» **RECORDS FOR THE TASK**
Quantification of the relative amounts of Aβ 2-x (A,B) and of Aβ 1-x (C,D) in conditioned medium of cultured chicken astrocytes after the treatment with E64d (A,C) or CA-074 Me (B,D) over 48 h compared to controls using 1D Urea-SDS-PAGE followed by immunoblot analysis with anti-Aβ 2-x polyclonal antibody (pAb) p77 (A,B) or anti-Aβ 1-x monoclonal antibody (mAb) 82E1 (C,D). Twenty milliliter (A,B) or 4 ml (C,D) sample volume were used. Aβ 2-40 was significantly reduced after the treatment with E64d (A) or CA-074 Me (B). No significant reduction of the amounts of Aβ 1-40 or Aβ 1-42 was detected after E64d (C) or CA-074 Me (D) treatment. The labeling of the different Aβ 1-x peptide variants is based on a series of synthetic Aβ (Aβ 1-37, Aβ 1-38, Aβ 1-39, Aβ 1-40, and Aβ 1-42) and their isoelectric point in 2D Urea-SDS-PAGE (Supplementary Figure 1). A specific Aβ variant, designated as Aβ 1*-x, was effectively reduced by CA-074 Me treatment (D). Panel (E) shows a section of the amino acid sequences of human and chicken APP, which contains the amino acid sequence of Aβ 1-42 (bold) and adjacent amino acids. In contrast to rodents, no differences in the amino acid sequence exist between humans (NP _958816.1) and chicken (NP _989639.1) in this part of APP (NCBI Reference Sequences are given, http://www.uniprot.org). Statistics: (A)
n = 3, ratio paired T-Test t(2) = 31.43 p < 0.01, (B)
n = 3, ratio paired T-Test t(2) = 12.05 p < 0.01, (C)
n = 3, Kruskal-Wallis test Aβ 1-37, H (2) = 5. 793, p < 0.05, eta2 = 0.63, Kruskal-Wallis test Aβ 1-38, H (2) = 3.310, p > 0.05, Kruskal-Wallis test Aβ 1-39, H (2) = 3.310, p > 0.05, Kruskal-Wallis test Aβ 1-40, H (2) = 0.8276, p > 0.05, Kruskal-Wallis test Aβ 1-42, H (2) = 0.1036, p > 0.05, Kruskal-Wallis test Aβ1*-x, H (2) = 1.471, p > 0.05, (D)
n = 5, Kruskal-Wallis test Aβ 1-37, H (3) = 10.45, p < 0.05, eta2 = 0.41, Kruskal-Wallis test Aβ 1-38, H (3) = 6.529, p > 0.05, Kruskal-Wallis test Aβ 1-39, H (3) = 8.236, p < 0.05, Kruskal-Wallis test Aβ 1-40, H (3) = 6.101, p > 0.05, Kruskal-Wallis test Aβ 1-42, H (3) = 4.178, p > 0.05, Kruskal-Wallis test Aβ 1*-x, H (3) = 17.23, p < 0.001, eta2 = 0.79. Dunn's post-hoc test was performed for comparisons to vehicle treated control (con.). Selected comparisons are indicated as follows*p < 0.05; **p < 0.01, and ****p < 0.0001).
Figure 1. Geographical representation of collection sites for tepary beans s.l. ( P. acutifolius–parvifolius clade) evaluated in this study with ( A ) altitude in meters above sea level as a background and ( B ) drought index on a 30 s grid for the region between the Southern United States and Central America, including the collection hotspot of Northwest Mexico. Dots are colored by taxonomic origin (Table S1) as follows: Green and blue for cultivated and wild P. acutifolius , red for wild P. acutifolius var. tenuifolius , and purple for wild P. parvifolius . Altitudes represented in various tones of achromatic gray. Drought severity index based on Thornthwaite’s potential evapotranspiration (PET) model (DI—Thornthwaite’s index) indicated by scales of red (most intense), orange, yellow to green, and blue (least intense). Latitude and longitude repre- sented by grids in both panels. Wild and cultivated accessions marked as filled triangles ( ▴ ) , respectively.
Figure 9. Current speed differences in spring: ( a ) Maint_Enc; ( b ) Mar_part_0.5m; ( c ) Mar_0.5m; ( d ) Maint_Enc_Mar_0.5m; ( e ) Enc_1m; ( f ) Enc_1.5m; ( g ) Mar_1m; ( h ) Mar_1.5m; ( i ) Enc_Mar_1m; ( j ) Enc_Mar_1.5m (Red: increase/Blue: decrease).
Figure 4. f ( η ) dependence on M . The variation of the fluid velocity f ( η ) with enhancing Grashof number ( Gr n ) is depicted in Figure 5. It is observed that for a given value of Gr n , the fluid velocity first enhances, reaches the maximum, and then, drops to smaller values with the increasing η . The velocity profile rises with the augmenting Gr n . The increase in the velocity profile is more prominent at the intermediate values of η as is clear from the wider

» **EXERCISE**
Using the records above, copy all lines that include the word "Kruskal".

» **THE ANSWER**
n = 3, Kruskal-Wallis test Aβ 1-37, H (2) = 5. 793, p < 0.05, eta2 = 0.63, Kruskal-Wallis test Aβ 1-38, H (2) = 3.310, p > 0.05, Kruskal-Wallis test Aβ 1-39, H (2) = 3.310, p > 0.05, Kruskal-Wallis test Aβ 1-40, H (2) = 0.8276, p > 0.05, Kruskal-Wallis test Aβ 1-42, H (2) = 0.1036, p > 0.05, Kruskal-Wallis test Aβ1*-x, H (2) = 1.471, p > 0.05, (D)
n = 5, Kruskal-Wallis test Aβ 1-37, H (3) = 10.45, p < 0.05, eta2 = 0.41, Kruskal-Wallis test Aβ 1-38, H (3) = 6.529, p > 0.05, Kruskal-Wallis test Aβ 1-39, H (3) = 8.236, p < 0.05, Kruskal-Wallis test Aβ 1-40, H (3) = 6.101, p > 0.05, Kruskal-Wallis test Aβ 1-42, H (3) = 4.178, p > 0.05, Kruskal-Wallis test Aβ 1*-x, H (3) = 17.23, p < 0.001, eta2 = 0.79. Dunn's post-hoc test was performed for comparisons to vehicle treated control (con.). Selected comparisons are indicated as follows*p < 0.05; **p < 0.01, and ****p < 0.0001).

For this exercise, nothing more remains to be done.